**TEXT SHOWN:**
+ + + + +

Justice Ramaswamy adopted the view that in  secular  matters,  religion  and
the affairs of the state cannot be intertwined.  Elections in this view  are
a secular matter.  Adverting to  Section  123(3)  and  Section  123(3A)  the
learned judge held that :

“196. The contention of Shri Ram  Jethmalani  that  the  interpretation  and
applicability of sub-sections (3) and (3-A)  of  Section  123  of  R.P.  Act
would be confined to  only  cases  in  which  individual  candidate  offends
religion of rival candidate in the election contest and  the  ratio  therein
cannot be extended when a political  party  has  espoused  as  part  of  its
manifesto a religious cause, is totally untenable. This Court laid  the  law
though in the context of  the  contesting  candidates,  that  interpretation
lends no licence to a political party to influence the  electoral  prospects
on grounds of religion. In a  secular  democracy,  like  ours,  mingling  of
religion with politics  is  unconstitutional,  in  other  words  a  flagrant
breach of constitutional features of secular democracy.  It  is,  therefore,
imperative that the  religion  and  caste  should  not  be  introduced  into
politics by any political party, association or  an  individual  and  it  is
imperative to prevent religious  and  caste  pollution  of  politics.  Every
political party, association of persons or individuals  contesting  election
should abide by the constitutional ideals, the  Constitution  and  the  laws
thereof. I also agree with my learned Brethren Sawant and Jeevan Reddy,  JJ.

+ + + + +

Render the following sentence from the judgment passage into French: "Elections in this view are a secular matter."

(Portion of a data file)
+ + + + +

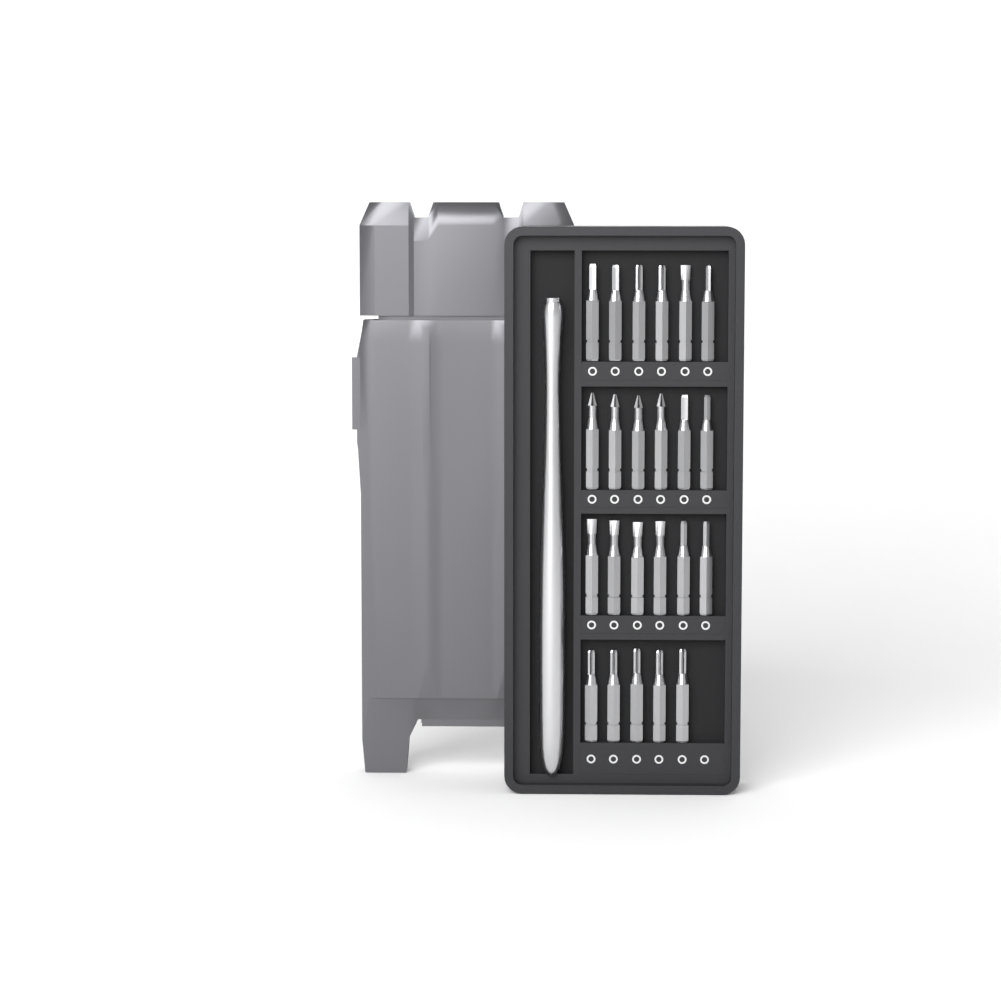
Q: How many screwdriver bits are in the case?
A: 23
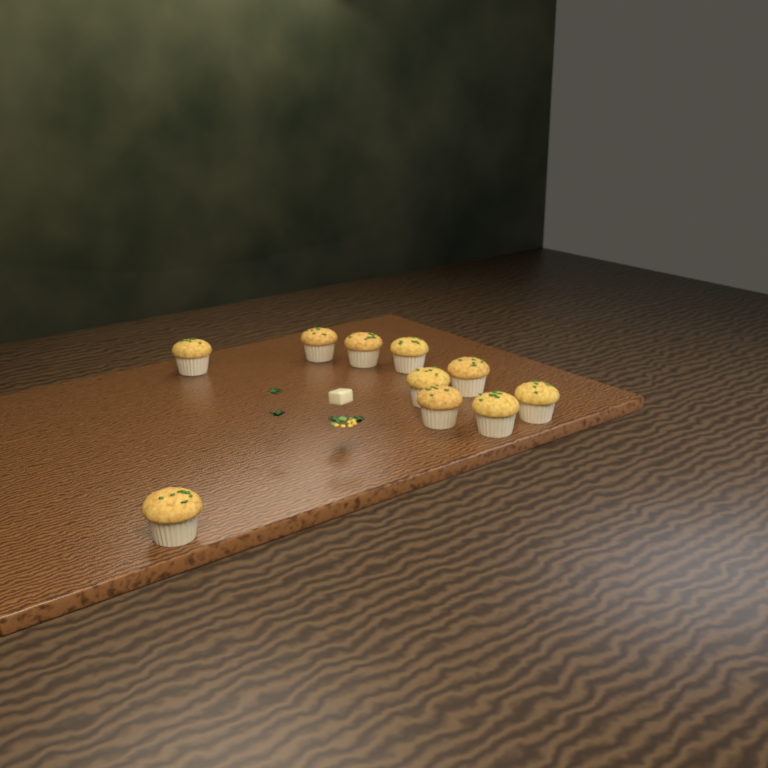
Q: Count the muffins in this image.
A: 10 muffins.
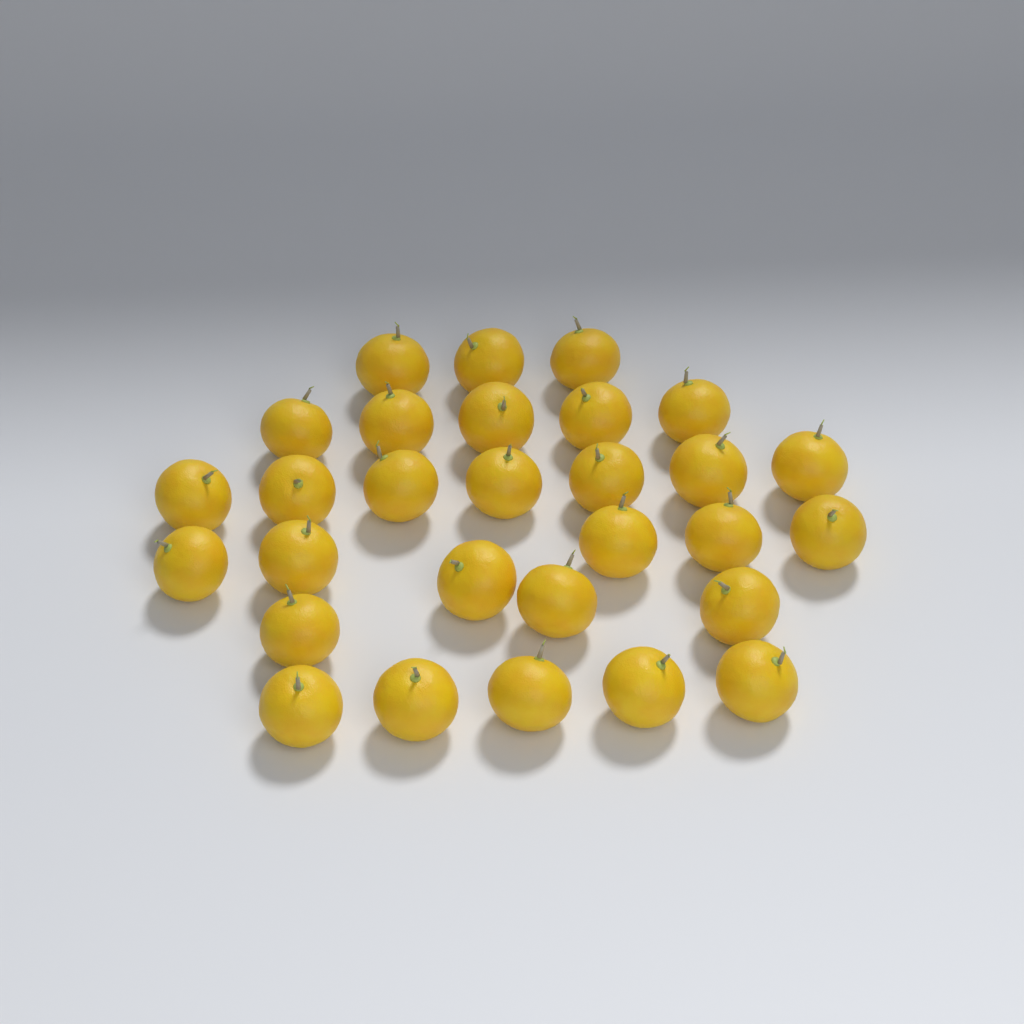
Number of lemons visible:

+ + + + +

**FULL OUTPUT:**
Selon ce point de vue, les élections sont une affaire laïque.